In this paper D. B. McAlister introduced a very interesting class of morphisms for inverse semigroups, which he called v-prehomomorphisms. For a such morphism $\theta : S \to T$ we have
- $\theta(ab)\le \theta(a)\theta(b)$
- $\theta(a^{\star})=\theta(a)^{\star}$
for all $a, b\in S.$
If $a^{\star}a\ge bb^{\star}$ (and similarly for $\le$), then $\theta$ preserve the product $ab.$ In addition, these maps preserve idempotents and the natural partial ordering of $S.$
This raises the question: Does it preserve restrictions?
In other words,
Given an idempotent $e$ and arbitrary $a,$ is it true that $\theta(ae)=\theta(a)\theta(e)$ and $\theta(ea)=\theta(e)\theta(a)$?
I believe this is true. Usually proofs of these type of facts involve some kind of cleaver trick, if it is true. I tried every thing came to my mind, but did not succeeded yet.
Does anyone know a proof, counter example or a reference to this simple conjecture?
Added: Assuming $\theta(ae)=\theta(a)\theta(e)$ for all $e, a$ we have $$\theta(ea)=\theta((a^{\star}e)^{\star})=(\theta(a^{\star})\theta(e))^{\star}=\theta(e)\theta(a).$$ Hence, two equalities are equivalent, and we only need to (dis)prove one of them.

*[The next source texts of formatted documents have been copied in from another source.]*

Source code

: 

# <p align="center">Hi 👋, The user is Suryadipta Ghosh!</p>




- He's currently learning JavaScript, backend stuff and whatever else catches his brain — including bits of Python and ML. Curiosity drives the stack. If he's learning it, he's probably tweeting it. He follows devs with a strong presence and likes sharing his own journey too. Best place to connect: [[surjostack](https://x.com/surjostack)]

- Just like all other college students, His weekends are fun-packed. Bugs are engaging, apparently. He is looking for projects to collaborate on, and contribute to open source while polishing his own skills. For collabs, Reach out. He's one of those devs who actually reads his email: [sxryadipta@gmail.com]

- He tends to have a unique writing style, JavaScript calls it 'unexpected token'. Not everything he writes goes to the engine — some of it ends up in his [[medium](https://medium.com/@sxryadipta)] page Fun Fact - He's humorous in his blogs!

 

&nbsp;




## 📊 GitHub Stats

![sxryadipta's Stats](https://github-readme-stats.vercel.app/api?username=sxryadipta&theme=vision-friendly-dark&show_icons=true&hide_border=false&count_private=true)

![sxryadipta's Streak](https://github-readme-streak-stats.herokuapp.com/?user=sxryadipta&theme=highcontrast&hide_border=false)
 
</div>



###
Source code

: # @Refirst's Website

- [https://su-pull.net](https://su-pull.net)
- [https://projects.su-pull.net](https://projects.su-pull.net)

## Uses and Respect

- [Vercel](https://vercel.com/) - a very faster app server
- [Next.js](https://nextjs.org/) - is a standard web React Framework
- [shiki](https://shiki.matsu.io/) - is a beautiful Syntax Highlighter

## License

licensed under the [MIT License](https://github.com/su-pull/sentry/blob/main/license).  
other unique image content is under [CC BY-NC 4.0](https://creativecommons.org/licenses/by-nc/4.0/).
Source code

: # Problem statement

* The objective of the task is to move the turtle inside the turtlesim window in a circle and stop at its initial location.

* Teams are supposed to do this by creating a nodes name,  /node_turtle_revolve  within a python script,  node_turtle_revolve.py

This is not true. Let $S$ be the semilattice $\{a,b,c,d\}$ in which $c < a$, $c < b$ and $d < c$. Let $\theta: S \to S$ be the map defined by $\theta(a) = a$, $\theta(b) = b$ and $\theta(c) = \theta(d) = d$. Then $\theta$ is a prehomomorphism but $\theta(ab) = \theta(c) = d < \theta(a)\theta(b) = ab = c$.